Overpayment recovery

The adjustment process outlined below applies to physicians, other health care professionals and facilities. Please reference your Asuris participating agreement to verify the adjustment process.

Payments are occasionally recouped due to a duplicate or adjusted claim. Asuris does not initiate overpayment recovery efforts more than 24 months after the claim is paid. If a provider suspects a claim has been overpaid, Washington State law allows 24 months to initiate a refund after the claim is paid or denied. The law allows providers 30 months to request a recoupment due to coordination of benefits (COB), or 24 months to request a recoupment for any other reason.

Washington State law requires prior written notification when a recoupment is requested by the health plan or by the provider. The remittance voucher may serve as written notification although in most situations a letter will be sent unless you have opted out of the notice process.

Note: No time limit shall apply to the initiation of overpayment recovery efforts based on any of the following criteria:

  • Required by a Self-Insured Plan
  • Required by a state or federal government program
  • Reasonable belief of fraud or other intentional misconduct
  • Other party liability (OPL) adjustments

Notification process

We will notify providers on the applicable remittance advice (voucher) of an impending recoupment. The notification will include the following details:

  • Dollar amount
  • Applicable claim number(s)
  • Reason for the recoupment

Responding to a recoupment request

Once you have been notified of the recoupment, your office will have 45 days to respond. To expedite the refund process, please respond immediately. If we do not receive a response after 45 days, the recoupment will be released and automatically deducted on a future remittance advice. You may use one of the options below to respond to the recoupment request.

Note: If your overpayment requires documentation to adjust the claim, such as an Explanation of Benefits (EOB) or other party liability documentation, etc., please use the Overpayment/Voucher Deduction form (PDF) and include a copy of the appropriate documentation.

Deduction requests with attachments:
To request a deduction to a future voucher please complete our Overpayment/Voucher Deduction (PDF) form.
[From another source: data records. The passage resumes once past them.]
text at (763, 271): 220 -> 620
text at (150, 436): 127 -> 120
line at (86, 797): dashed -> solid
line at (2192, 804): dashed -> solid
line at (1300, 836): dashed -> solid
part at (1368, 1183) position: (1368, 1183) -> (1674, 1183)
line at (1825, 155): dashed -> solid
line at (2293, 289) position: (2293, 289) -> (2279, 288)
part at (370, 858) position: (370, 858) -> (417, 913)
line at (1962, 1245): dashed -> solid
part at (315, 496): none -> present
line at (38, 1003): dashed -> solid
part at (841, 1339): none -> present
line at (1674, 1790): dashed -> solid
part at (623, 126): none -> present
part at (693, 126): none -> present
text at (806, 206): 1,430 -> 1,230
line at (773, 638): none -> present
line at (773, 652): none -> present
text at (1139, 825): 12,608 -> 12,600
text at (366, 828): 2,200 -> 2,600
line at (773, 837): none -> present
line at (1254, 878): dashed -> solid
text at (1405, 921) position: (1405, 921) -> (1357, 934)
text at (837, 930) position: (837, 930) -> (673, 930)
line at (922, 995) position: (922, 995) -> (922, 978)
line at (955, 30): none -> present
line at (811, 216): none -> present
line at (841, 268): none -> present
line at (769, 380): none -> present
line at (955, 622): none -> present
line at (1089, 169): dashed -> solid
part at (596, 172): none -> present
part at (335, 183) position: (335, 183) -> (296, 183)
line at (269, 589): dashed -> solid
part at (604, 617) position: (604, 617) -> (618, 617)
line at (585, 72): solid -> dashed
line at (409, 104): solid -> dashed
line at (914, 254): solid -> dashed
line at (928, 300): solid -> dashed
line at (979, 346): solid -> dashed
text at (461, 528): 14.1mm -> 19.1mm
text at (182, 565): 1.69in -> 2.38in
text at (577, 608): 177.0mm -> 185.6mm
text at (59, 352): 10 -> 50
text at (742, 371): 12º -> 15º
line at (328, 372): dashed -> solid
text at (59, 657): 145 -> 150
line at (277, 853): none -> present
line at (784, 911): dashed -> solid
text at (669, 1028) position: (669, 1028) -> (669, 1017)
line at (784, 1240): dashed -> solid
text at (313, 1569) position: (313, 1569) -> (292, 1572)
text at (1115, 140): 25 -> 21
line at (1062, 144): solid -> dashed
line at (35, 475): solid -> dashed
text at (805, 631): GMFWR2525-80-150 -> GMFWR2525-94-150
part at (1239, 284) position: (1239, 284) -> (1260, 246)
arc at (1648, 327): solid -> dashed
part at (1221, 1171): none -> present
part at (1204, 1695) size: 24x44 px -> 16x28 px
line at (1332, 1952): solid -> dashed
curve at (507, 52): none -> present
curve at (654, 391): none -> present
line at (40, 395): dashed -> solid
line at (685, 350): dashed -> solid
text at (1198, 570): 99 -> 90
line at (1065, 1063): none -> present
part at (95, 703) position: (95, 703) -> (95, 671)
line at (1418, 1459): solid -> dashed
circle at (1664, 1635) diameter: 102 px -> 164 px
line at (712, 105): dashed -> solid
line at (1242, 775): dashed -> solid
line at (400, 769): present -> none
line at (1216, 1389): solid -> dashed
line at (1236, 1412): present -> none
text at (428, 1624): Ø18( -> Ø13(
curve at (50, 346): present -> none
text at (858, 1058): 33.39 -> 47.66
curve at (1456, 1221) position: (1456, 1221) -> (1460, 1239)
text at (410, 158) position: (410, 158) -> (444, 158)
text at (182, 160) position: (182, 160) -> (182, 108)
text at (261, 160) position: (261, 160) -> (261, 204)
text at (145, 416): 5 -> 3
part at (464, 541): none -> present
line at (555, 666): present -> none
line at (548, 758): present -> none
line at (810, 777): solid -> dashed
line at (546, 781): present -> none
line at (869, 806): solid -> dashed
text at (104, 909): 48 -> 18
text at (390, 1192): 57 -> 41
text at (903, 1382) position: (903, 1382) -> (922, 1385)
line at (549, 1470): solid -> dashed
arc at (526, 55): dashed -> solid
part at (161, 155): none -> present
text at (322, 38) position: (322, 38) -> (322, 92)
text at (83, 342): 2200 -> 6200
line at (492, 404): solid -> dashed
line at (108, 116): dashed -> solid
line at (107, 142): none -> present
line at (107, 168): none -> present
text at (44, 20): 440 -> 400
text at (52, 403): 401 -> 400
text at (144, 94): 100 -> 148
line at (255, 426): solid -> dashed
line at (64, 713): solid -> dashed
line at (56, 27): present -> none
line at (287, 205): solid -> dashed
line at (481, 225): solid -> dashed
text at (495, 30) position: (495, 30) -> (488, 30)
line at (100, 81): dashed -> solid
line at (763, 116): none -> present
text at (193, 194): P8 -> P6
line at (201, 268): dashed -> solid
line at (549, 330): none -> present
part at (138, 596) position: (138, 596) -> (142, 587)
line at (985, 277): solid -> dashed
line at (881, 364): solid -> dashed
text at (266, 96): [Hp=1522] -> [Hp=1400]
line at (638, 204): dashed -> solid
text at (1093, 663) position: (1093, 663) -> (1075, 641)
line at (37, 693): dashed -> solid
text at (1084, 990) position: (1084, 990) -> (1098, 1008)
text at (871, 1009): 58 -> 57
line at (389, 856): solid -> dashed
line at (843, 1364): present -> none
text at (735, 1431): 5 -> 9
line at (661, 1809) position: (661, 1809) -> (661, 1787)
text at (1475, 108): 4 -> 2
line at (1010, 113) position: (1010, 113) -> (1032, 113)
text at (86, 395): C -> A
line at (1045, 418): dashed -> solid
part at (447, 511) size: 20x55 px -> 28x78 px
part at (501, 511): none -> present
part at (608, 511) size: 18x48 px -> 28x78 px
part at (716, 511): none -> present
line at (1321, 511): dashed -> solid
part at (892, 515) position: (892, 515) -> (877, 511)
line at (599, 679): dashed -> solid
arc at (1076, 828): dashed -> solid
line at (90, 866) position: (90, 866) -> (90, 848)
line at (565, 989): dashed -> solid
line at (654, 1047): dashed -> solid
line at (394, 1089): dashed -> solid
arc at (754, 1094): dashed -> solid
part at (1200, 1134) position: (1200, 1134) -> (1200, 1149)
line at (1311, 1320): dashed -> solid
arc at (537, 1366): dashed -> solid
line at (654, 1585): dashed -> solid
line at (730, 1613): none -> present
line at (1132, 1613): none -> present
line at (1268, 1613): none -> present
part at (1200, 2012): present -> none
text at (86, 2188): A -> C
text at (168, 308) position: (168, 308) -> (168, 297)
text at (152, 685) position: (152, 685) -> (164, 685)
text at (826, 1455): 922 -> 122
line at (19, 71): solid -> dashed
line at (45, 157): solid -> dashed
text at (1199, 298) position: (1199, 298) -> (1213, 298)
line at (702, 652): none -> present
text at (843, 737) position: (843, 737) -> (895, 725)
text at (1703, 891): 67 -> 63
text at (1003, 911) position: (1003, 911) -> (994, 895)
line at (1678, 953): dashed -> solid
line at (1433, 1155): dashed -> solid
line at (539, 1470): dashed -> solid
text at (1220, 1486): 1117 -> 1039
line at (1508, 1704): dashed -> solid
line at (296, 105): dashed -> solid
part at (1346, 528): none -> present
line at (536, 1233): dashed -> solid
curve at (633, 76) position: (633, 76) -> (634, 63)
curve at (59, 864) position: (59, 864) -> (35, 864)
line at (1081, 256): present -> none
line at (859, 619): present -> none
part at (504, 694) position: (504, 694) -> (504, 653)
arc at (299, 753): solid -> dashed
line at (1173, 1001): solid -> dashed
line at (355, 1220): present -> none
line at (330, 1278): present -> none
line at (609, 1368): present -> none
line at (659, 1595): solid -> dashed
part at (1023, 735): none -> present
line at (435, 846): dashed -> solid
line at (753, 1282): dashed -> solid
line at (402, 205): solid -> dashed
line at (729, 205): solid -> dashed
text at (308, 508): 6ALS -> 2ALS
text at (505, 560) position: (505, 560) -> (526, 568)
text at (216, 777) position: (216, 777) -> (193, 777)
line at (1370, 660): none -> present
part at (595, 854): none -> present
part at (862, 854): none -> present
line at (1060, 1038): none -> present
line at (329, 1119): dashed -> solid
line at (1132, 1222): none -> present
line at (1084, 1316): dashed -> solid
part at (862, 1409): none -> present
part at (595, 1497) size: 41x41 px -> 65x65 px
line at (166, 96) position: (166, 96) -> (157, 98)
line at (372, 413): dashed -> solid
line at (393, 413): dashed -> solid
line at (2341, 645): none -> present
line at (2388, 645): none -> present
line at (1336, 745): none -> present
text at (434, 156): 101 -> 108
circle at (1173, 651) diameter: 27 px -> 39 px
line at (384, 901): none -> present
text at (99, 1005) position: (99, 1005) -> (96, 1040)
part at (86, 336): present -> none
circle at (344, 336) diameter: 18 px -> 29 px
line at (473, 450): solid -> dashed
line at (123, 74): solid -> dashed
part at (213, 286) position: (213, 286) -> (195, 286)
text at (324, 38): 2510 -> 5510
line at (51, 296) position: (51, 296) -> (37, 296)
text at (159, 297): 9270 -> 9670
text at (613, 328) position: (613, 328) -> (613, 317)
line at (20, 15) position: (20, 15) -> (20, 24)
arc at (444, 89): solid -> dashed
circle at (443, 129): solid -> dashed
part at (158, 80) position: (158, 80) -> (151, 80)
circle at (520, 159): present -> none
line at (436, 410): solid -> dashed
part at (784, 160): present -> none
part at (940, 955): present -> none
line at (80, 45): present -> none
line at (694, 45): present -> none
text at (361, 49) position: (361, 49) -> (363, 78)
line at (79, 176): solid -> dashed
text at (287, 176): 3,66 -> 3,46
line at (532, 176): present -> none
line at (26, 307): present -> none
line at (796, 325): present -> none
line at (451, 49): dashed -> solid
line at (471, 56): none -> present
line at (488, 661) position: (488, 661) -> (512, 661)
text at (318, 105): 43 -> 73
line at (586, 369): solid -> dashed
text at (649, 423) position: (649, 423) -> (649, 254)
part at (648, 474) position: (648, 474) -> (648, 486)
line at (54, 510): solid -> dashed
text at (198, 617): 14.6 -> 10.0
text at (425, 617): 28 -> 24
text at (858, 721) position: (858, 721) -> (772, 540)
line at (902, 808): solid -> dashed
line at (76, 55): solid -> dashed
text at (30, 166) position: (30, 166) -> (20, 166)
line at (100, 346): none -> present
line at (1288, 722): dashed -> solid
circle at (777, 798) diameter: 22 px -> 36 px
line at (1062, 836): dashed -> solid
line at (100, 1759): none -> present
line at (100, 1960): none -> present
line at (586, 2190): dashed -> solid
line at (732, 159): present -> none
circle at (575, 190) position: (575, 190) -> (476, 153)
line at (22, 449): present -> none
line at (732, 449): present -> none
Overpayments for Medicare Advantage claims may also be submitted using this form. This form can be downloaded and emailed or faxed.

Deduction requests with no attachments:
To request a deduction to a future voucher for all lines of business please complete our Overpayment/Voucher Deduction Request form. If you need a copy of the completed form, please print the page before selecting Submit. We will contact you should additional information be required.

Send a refund check to Asuris:
Complete a Refund Notification (PDF) form.

Always attach a copy of the payment voucher, overpayment recovery request or other payer's EOB and send separate checks for Asuris TruAdvantage.

If you have a question regarding the original claim related to the recoupment request, please review the remittance advice or check the claim status.

Appealing a recoupment request

If a provider wishes to appeal a refund request initiated by Asuris, he or she may submit an Adverse Determination Appeal within the same timeframe as other Adverse Determination Appeals as listed in the Appeals section of our Administrative Manual. Note: The timeframe begins when the provider receives the written request.